> Text block

—————

Scrapy Playwright Tutorial: Scrape JS Sites (2026)

Modern sites lean on JavaScript rendering, background API calls, and client-side routing. If you scrape them using HTTP-only crawlers, you often get empty HTML shells, missing data, or endless anti-bot friction.

This Scrapy Playwright tutorial shows how to scrape JavaScript-heavy sites correctly in 2026 by combining Scrapy’s crawl engine with Playwright’s browser rendering. You will learn production patterns for rendering, pagination, proxy routing, performance tuning, and stability.

Why Scrapy alone fails on JavaScript-heavy sites

Scrapy is excellent at fetching server-rendered HTML and parsing it quickly. The problem is that many modern sites:

Render content after page load using React, Vue, or Angular
Fetch the real data via XHR or fetch calls
Use infinite scroll instead of server pagination
Gate key elements behind client-side checks

In these cases, Scrapy sees the initial HTML skeleton and none of the final DOM.

If you are still deciding whether you need a browser at all, start by comparing a browser renderer to an async request pipeline using async scraping patterns in Python automation. If HTTP-only collectors can reach the same data through an API or embedded JSON, you will save significant compute.

What Scrapy Playwright is

Scrapy Playwright is a Scrapy integration that renders pages using Playwright before Scrapy parses them.

High-level flow:

Scrapy schedules a request
Playwright opens the page and runs JavaScript
Scrapy receives the rendered DOM as the response
Your spider parses and yields items

This gives you Scrapy’s crawling, pipelines, and retries, while gaining browser-based rendering.

—————

> Data
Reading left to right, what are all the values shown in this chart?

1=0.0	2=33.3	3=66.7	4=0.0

—————

> Instruction A
In the Scrapy Playwright tutorial:
(i) Which three frameworks are named as rendering content after page load?
(ii) On such sites, what does Scrapy see in place of the final DOM?
(iii) In the high-level flow, what does Scrapy receive as the response?
> Instruction B
Carry on the Scrapy Playwright tutorial from the point where it stops.

> Task response A
(i) React, Vue, and Angular.
(ii) The initial HTML skeleton.
(iii) The rendered DOM.

> Task response B
Installing Scrapy Playwright

Install packages:

pip install scrapy playwright scrapy-playwright
playwright install

Enable Playwright in settings.py:

DOWNLOAD_HANDLERS = {
    "http": "scrapy_playwright.handler.ScrapyPlaywrightDownloadHandler",
    "https": "scrapy_playwright.handler.ScrapyPlaywrightDownloadHandler",
}

TWISTED_REACTOR = "twisted.internet.asyncioreactor.AsyncioSelectorReactor"

PLAYWRIGHT_BROWSER_TYPE = "chromium"  # or firefox, webkit

A minimal working spider

This example renders a page, waits for a selector, then parses the DOM.

import scrapy

class JsSpider(scrapy.Spider):
    name = "js_spider"
    start_urls = ["https://example-js-site.com"]

    def start_requests(self):
        for url in self.start_urls:
            yield scrapy.Request(
                url,
                meta={
                    "playwright": True,
                    "playwright_include_page": True,
                },
            )

    async def parse(self, response):
        page = response.meta["playwright_page"]

        # Wait until the JS-rendered content exists
        await page.wait_for_selector(".product-card")

        for card in response.css(".product-card"):
            yield {
                "title": card.css(".title::text").get(),
                "price": card.css(".price::text").get(),
            }

        await page.close()

Practical notes:

Use wait_for_selector to avoid parsing too early
Always close the page to prevent memory leaks
Keep selectors stable and defensive

Rendering strategy that stays stable in production

Browser rendering can be expensive. The goal is to use Playwright only where it is needed.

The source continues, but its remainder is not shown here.